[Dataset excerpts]
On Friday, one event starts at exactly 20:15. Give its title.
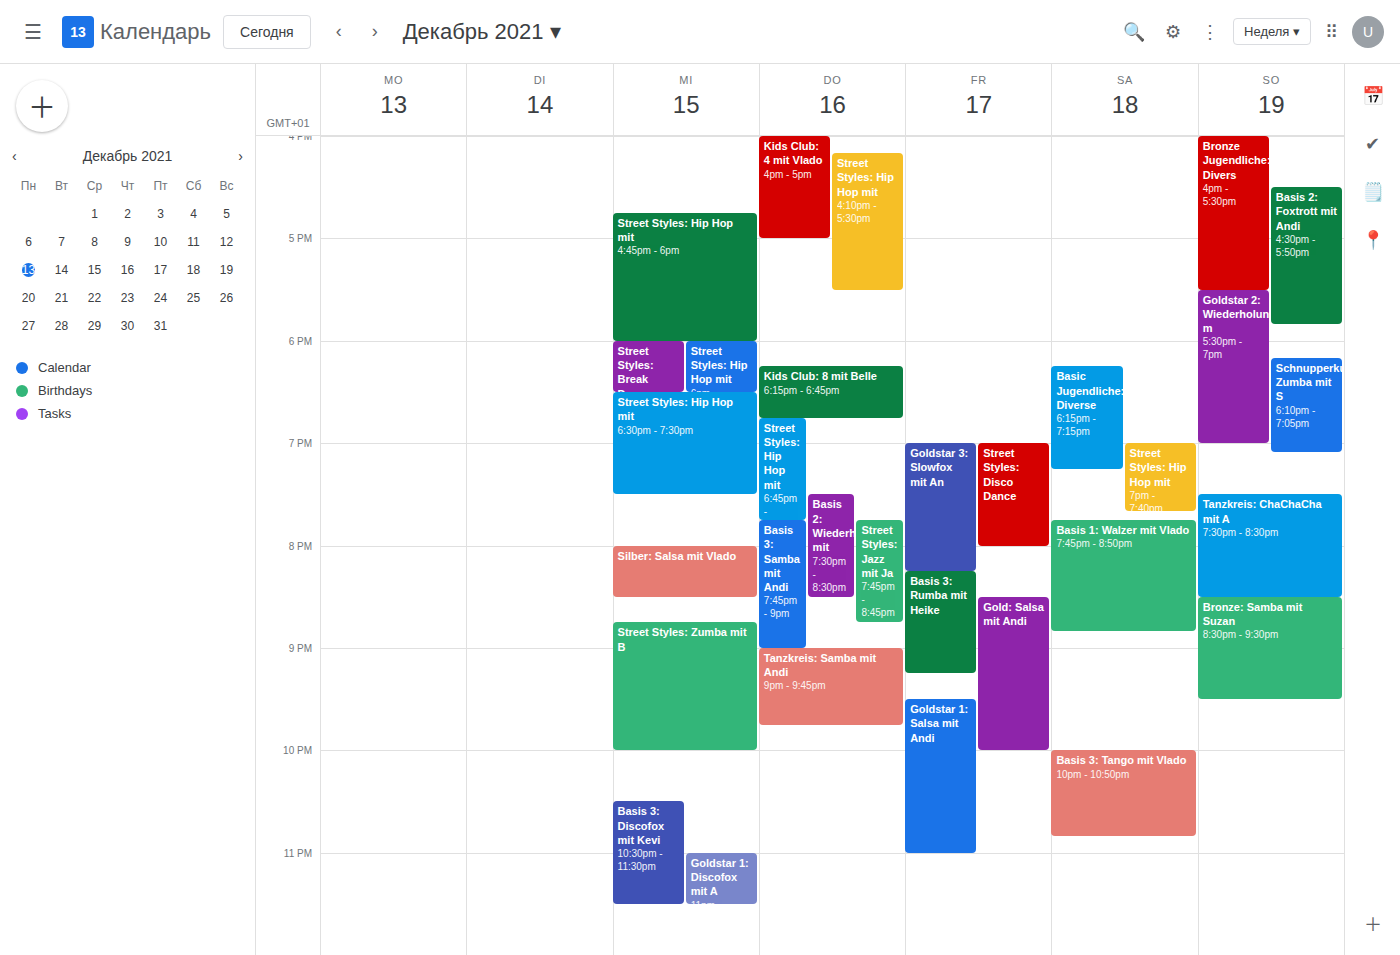
"Basis 3: Rumba mit Heike"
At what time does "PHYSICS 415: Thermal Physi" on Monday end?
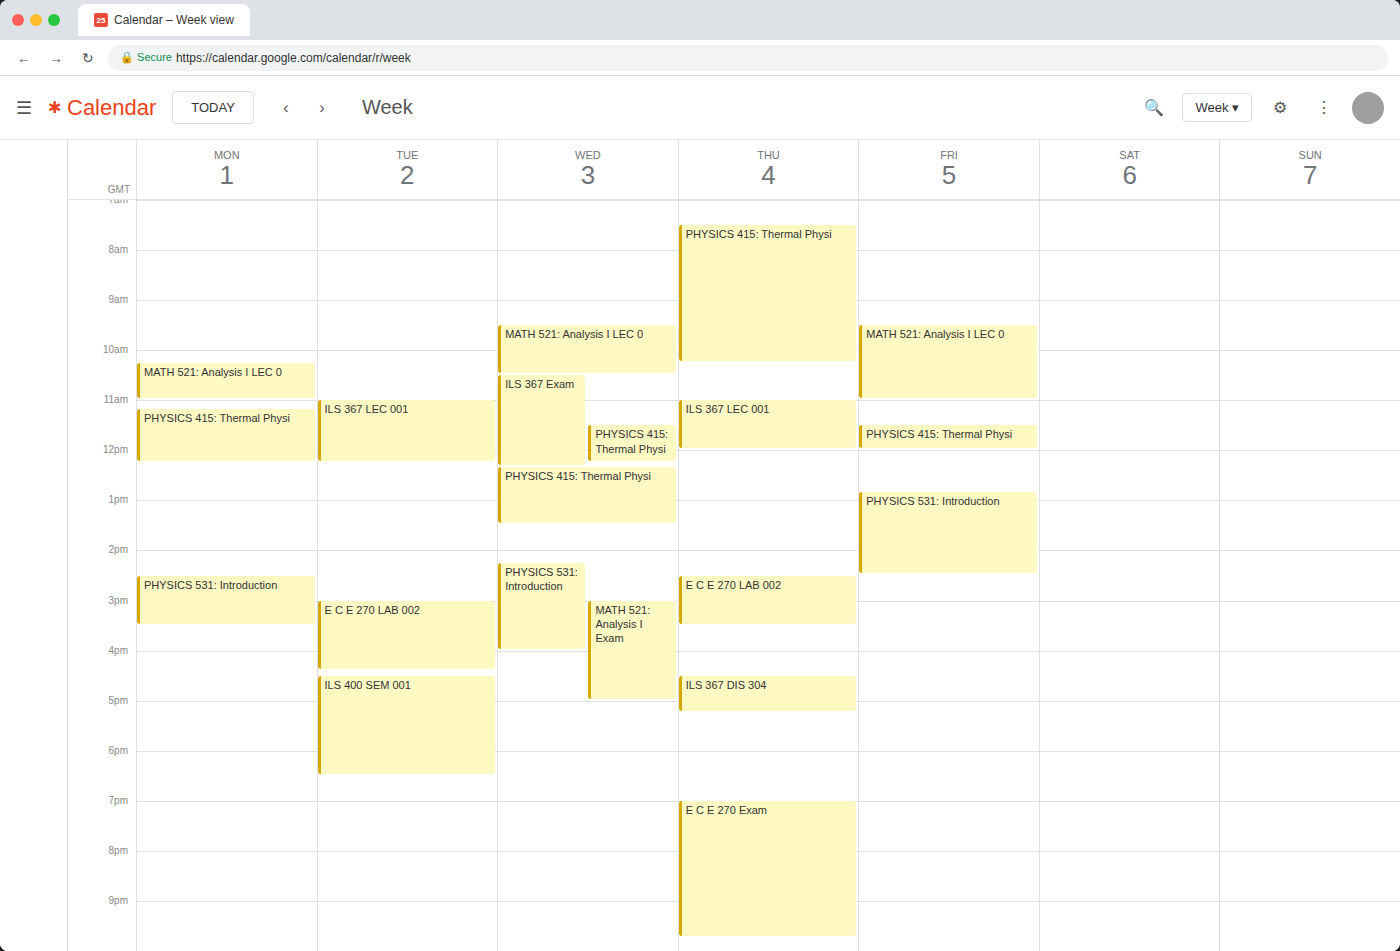
12:15 PM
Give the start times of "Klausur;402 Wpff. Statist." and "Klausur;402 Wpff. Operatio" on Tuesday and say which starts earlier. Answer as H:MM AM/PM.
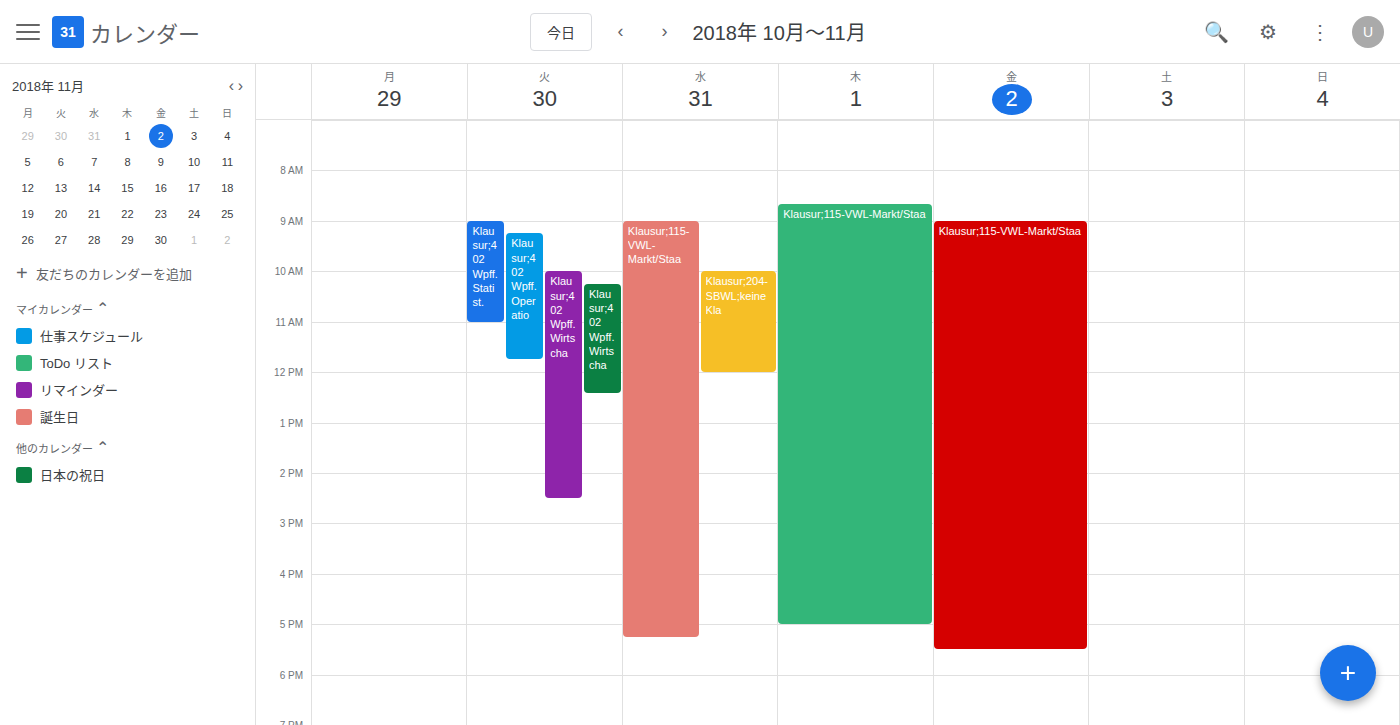
"Klausur;402 Wpff. Statist." 9:00 AM; "Klausur;402 Wpff. Operatio" 9:15 AM.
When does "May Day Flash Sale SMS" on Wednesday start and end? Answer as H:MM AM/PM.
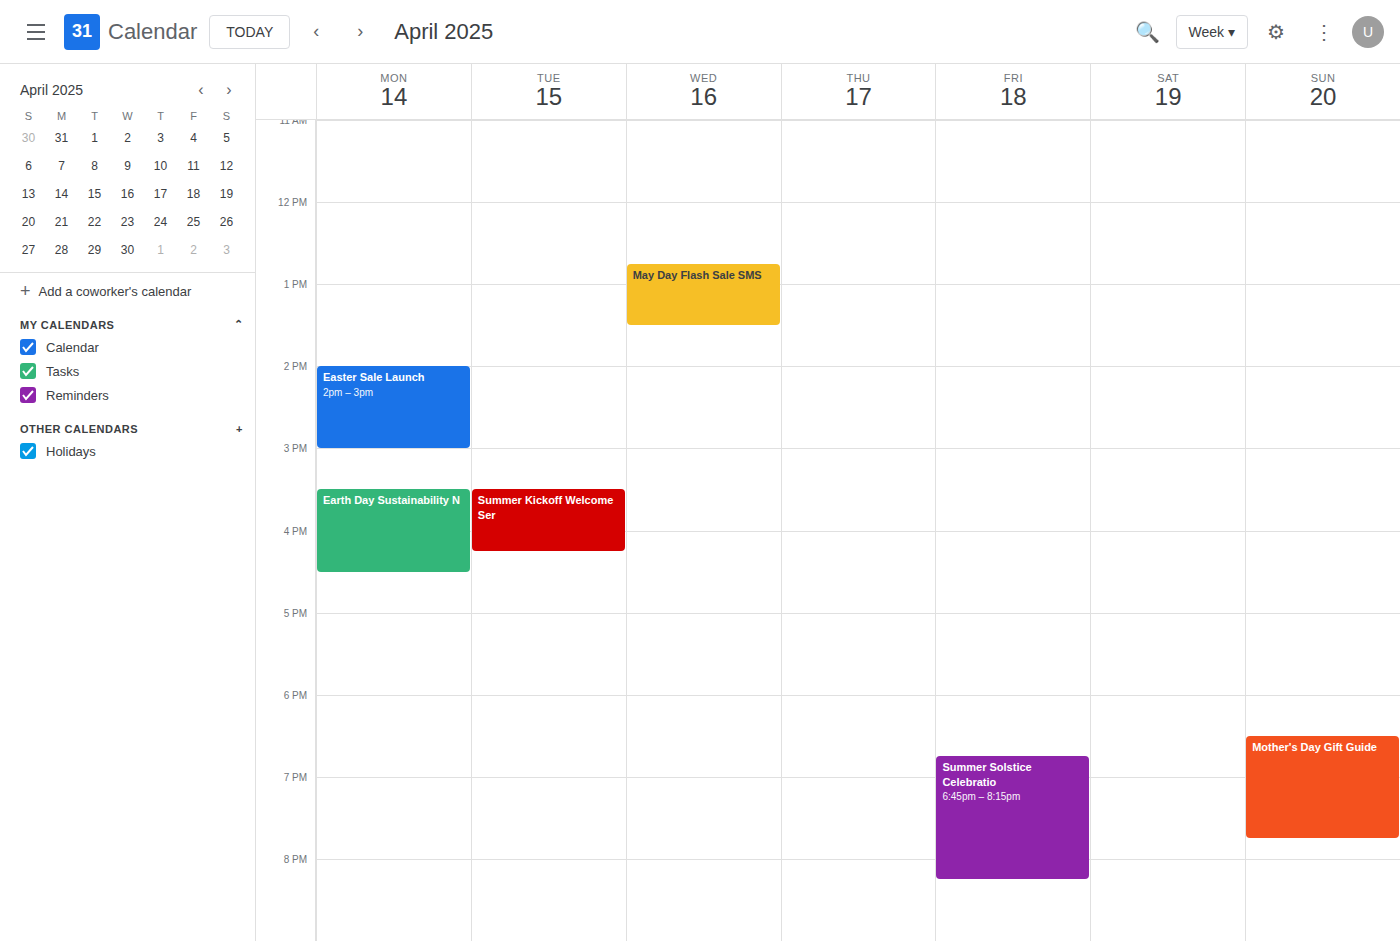
12:45 PM to 1:30 PM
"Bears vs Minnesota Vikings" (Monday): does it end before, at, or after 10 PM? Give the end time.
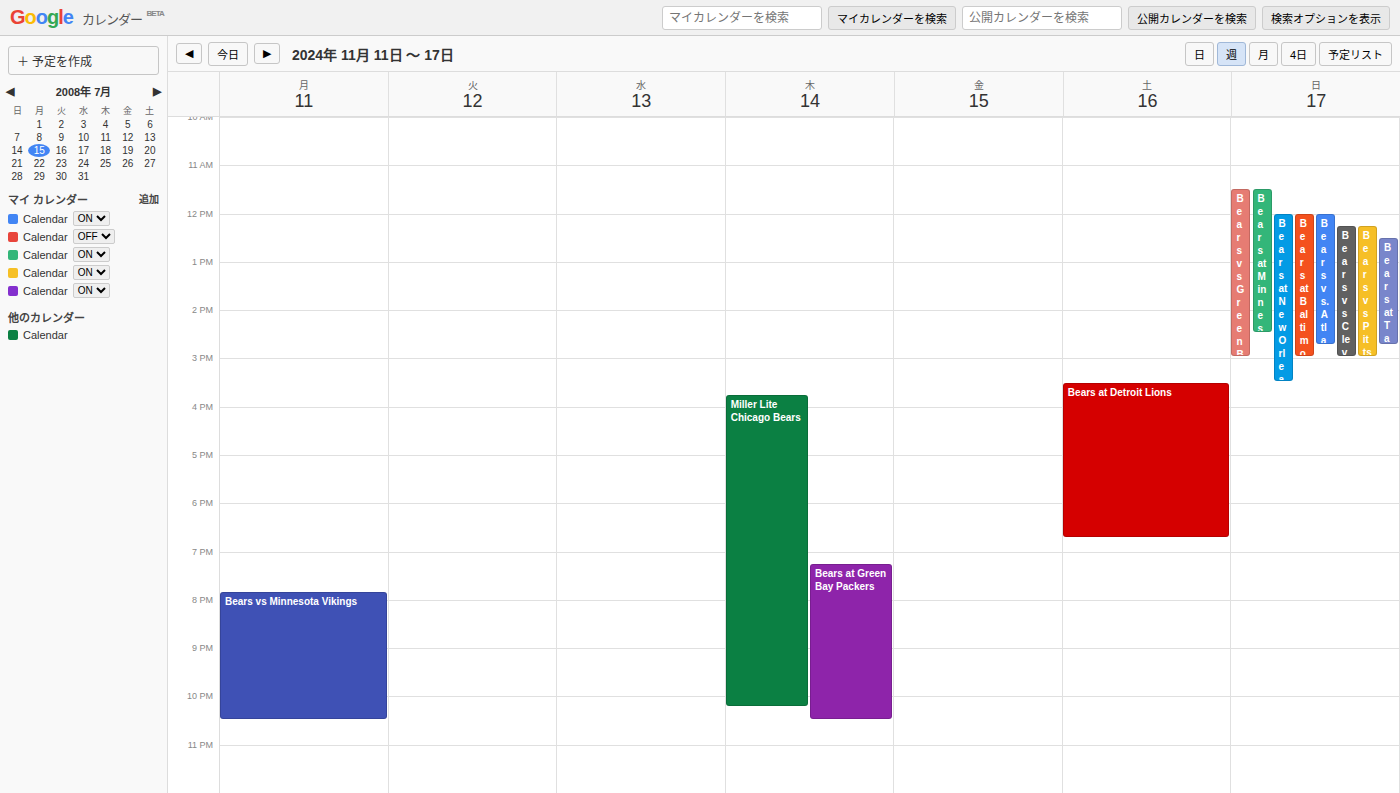
10:30 PM -- after 10 PM, 30 minutes below the 10 PM line.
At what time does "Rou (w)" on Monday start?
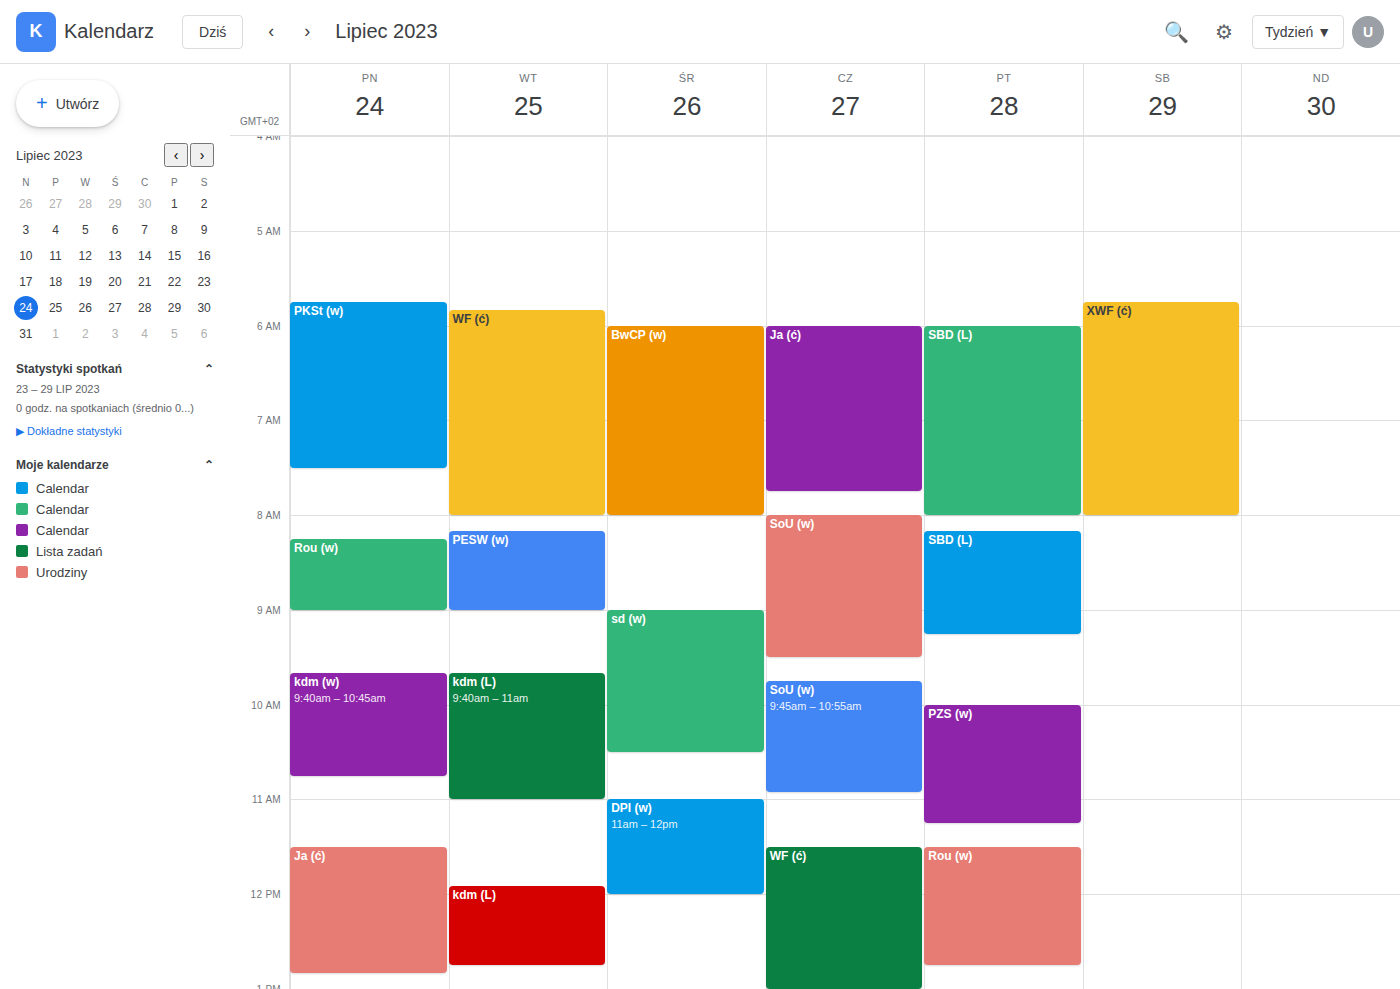
8:15 AM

= WORK INSTRUCTIONS =
Rewrite all of the entries above with "Monday" changed to "Thursday" and everything else kept the same. Leave the pictures out of your version.

= SOLUTION TO THE PROBLEM =
On Friday, one event starts at exactly 20:15. Give its title.
"Basis 3: Rumba mit Heike"
At what time does "PHYSICS 415: Thermal Physi" on Thursday end?
12:15 PM
Give the start times of "Klausur;402 Wpff. Statist." and "Klausur;402 Wpff. Operatio" on Tuesday and say which starts earlier. Answer as H:MM AM/PM.
"Klausur;402 Wpff. Statist." 9:00 AM; "Klausur;402 Wpff. Operatio" 9:15 AM.
When does "May Day Flash Sale SMS" on Wednesday start and end? Answer as H:MM AM/PM.
12:45 PM to 1:30 PM
"Bears vs Minnesota Vikings" (Thursday): does it end before, at, or after 10 PM? Give the end time.
10:30 PM -- after 10 PM, 30 minutes below the 10 PM line.
At what time does "Rou (w)" on Thursday start?
8:15 AM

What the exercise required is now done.